The Beauty Regimen for the Fendi Baguette

The Beauty Regimen for the Fendi Baguette
Image by Harper's Bazaar

The Fendi Baguette is the bag that gave the world the term "It bag." Designed in 1997 by Silvia Venturini Fendi and worn tucked under the arm like a French loaf—hence its name—the Baguette became a cultural phenomenon, immortalized on screen and coveted in every conceivable fabric, from sequins to exotic leather to the maison's signature FF logo. To care for a Baguette is to preserve a small, jewel-like object that helped define modern fashion itself.

The Baguette is compact and softly structured, with a short strap meant to nestle the bag close to the body. Its small size belies a real vulnerability: with little internal structure, it loses its neat rectangular shape when stored empty, the front flap softening and the body folding at the edges. A bag pillow sized to the Baguette's small interior, finished in satin, keeps the silhouette plump and the flap flat during rest—a small intervention that matters all the more on a bag this petite, where any distortion is immediately visible.

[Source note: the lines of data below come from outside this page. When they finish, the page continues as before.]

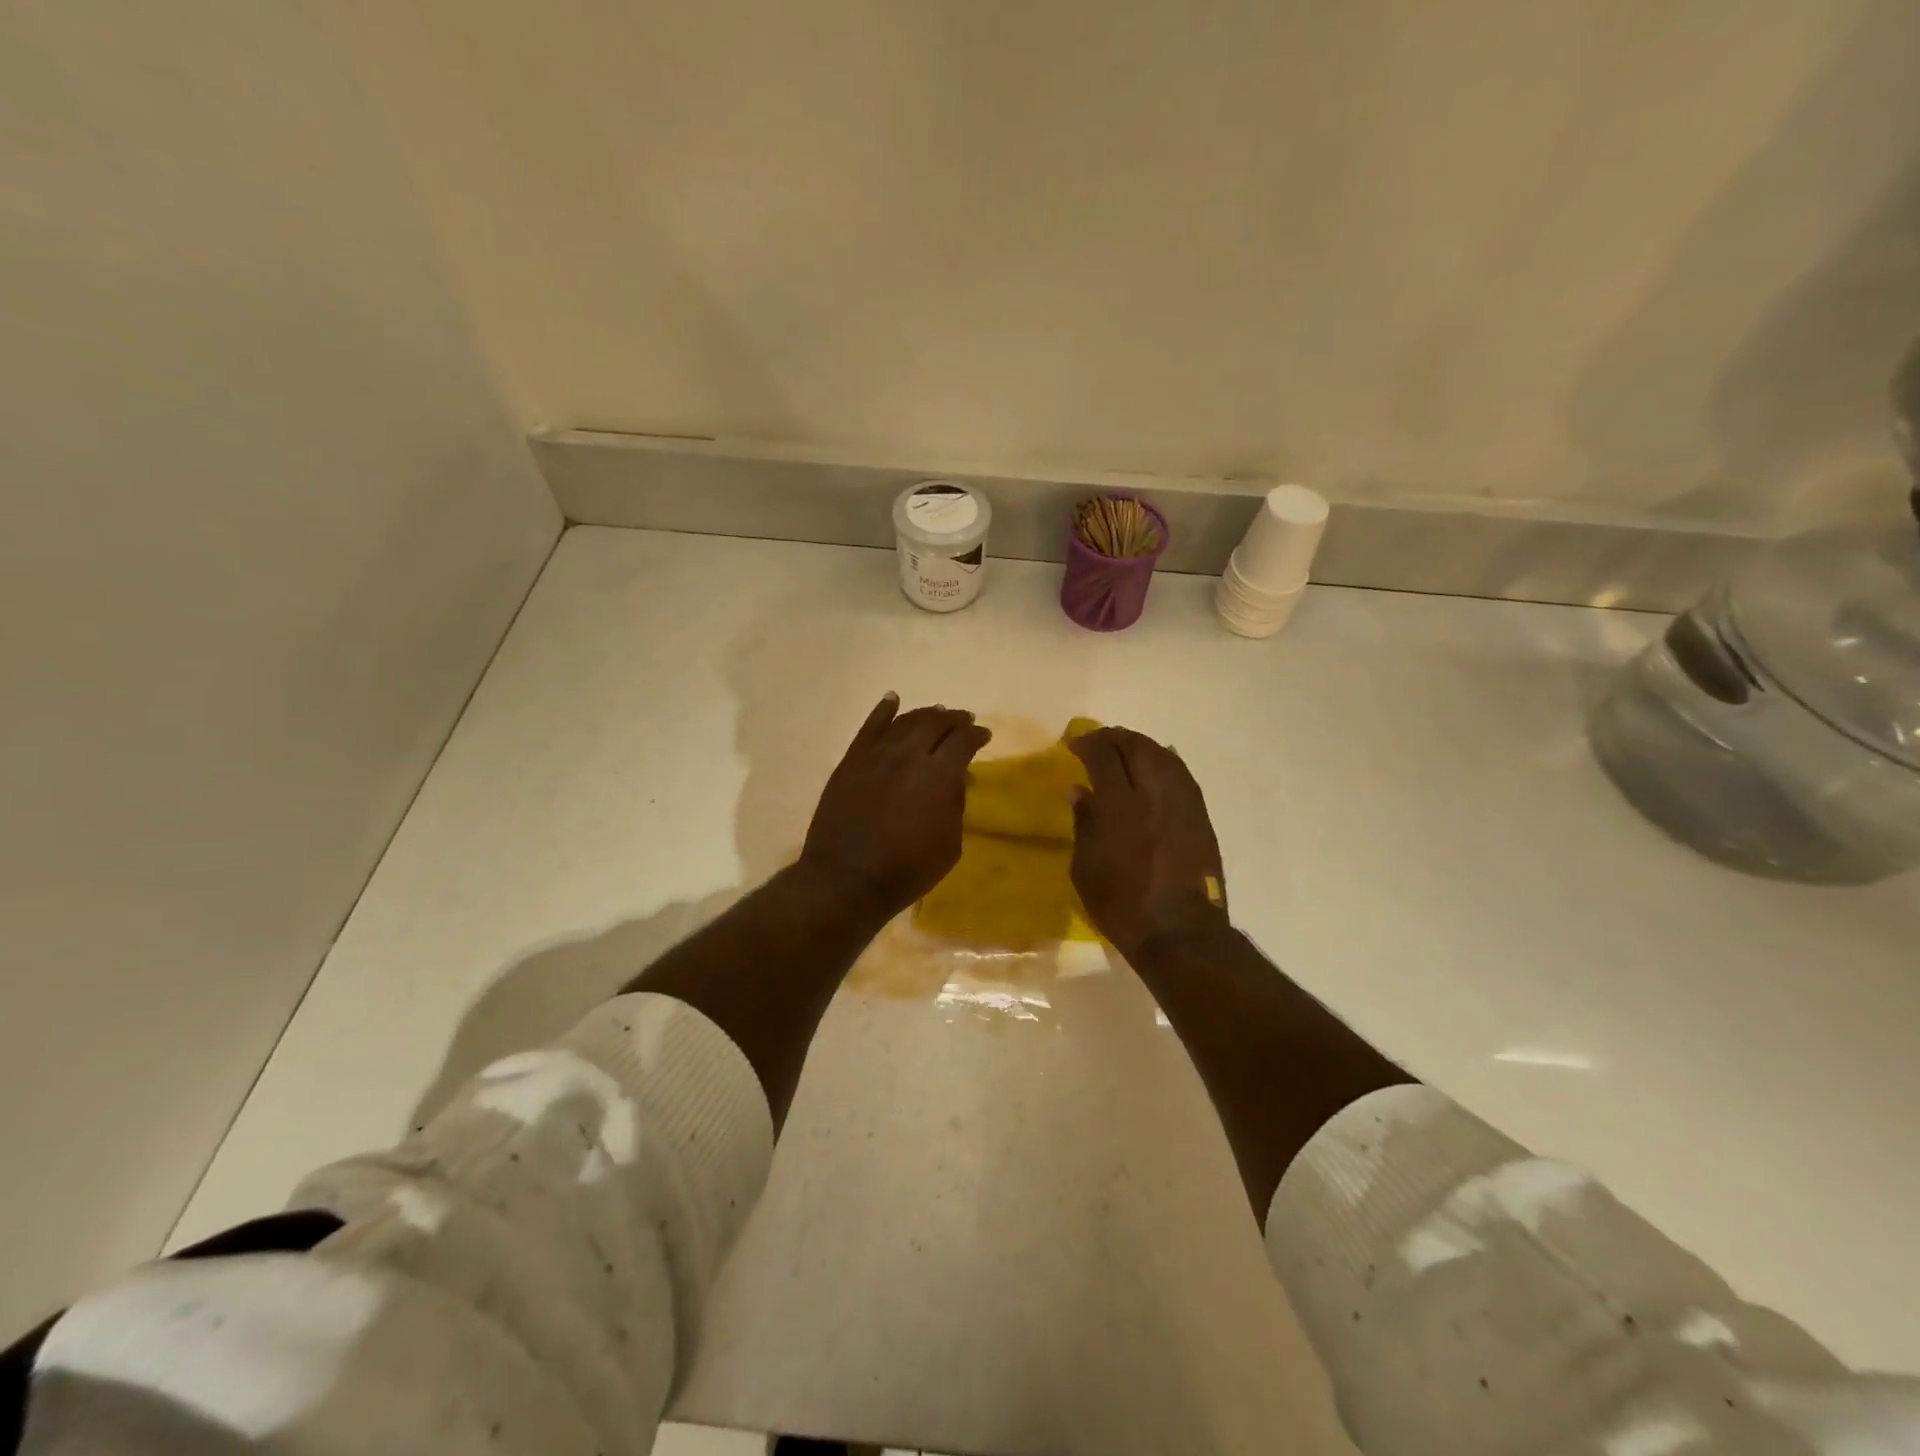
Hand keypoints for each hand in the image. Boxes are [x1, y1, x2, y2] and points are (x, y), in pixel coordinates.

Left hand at [801, 693, 991, 917]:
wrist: (847, 879)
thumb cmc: (907, 869)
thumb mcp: (950, 845)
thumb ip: (956, 805)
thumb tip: (958, 780)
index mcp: (939, 775)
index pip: (963, 741)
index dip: (977, 735)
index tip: (983, 736)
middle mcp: (908, 755)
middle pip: (935, 724)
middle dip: (954, 719)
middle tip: (963, 720)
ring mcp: (876, 755)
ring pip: (905, 721)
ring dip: (925, 714)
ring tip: (936, 713)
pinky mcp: (851, 761)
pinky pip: (869, 727)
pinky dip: (883, 710)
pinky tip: (892, 700)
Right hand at [1068, 727, 1228, 959]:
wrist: (1179, 931)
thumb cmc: (1122, 904)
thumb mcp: (1085, 868)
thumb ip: (1083, 823)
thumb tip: (1080, 790)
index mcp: (1119, 806)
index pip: (1103, 756)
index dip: (1087, 743)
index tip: (1074, 743)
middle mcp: (1152, 794)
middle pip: (1135, 747)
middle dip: (1114, 738)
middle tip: (1099, 741)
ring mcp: (1182, 802)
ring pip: (1162, 755)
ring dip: (1140, 745)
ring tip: (1125, 748)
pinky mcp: (1199, 814)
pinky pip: (1181, 773)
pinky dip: (1164, 761)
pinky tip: (1156, 764)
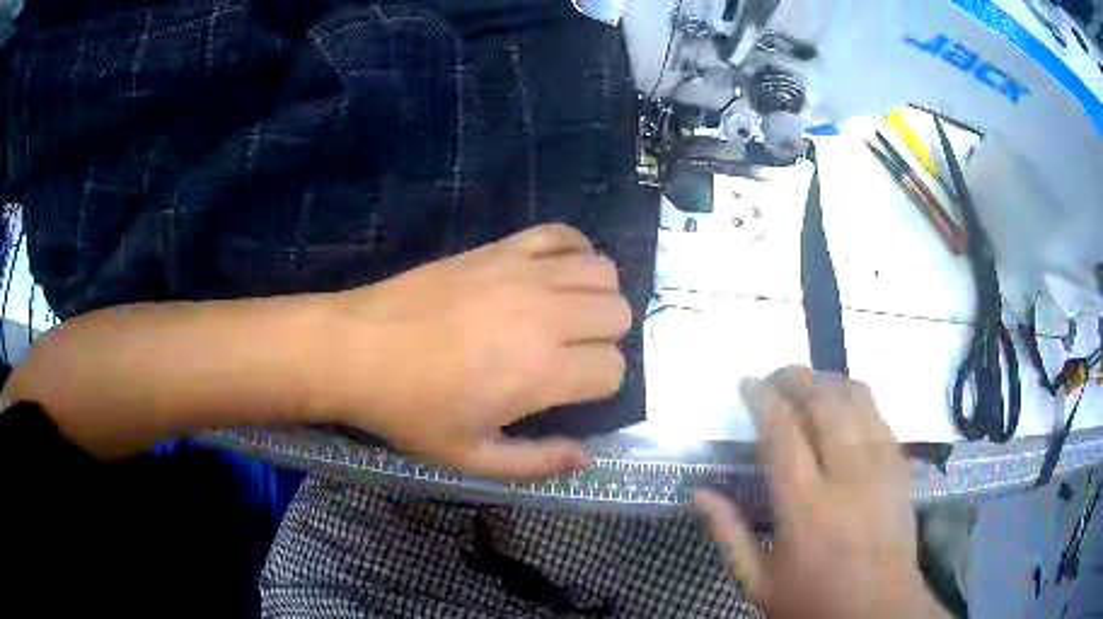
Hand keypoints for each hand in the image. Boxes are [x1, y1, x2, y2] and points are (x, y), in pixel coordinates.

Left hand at [314, 224, 631, 479]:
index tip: (572, 392)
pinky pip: (560, 233)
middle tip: (572, 355)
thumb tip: (588, 457)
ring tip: (569, 316)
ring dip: (598, 296)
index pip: (614, 368)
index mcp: (542, 372)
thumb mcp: (471, 456)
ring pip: (602, 270)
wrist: (356, 349)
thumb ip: (537, 461)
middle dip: (606, 340)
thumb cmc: (410, 409)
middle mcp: (546, 314)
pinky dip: (574, 248)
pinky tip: (556, 272)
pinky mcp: (499, 248)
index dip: (602, 385)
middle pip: (619, 313)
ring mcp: (523, 273)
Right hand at [696, 367, 948, 618]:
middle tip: (774, 378)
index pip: (783, 431)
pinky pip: (878, 413)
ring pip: (857, 396)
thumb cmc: (813, 600)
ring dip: (828, 380)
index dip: (762, 398)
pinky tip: (841, 409)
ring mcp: (881, 464)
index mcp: (807, 506)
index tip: (747, 384)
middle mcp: (848, 474)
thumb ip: (729, 534)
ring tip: (807, 385)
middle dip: (795, 377)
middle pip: (824, 399)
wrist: (879, 609)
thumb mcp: (758, 582)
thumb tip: (701, 492)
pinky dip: (855, 399)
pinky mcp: (900, 464)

The Baguette's astonishing range of materials is part of its magic and its challenge, because each demands its own care. Sequined and beaded Baguettes must be stored so the embellishments lie flat and undisturbed, never crushed against rough fabric that could snag or dislodge them. Leather and FF-canvas versions respond best to a dry microfiber wipe between wears. Exotic and embroidered editions, among the maison's most collectible Baguettes, require the gentlest handling of all, kept far from friction and moisture.

Image by InStyle

The signature FF clasp is the bag's centerpiece and its most-handled element. Plated metal, it should be wiped only with a dry microfiber cloth and operated gently to preserve both the finish and the leather around it. The short shoulder strap, frequently flexed where it meets the body, should be stored uncreased—laid flat or gently coiled rather than folded sharply.

Storage protects the Baguette's small perfection. A breathable satin dust bag, fully enclosing the bag, shields it from dust and UV fade while letting the material breathe—and for embellished versions, satin's smooth surface is essential, as coarser fabrics can catch on sequins and beads. The Baguette should be kept flat or upright in a cool, dark place, never stacked beneath heavier bags, and never sealed in plastic.

The Baguette is proof that great design needs no scale to make an impact—a bag small enough to tuck under the arm yet large enough to shape an entire era of fashion. Cared for with attention to its delicate materials and clever clasp, it stays as crisp and captivating as the day it first turned heads, a pocket-sized piece of history kept beautifully intact.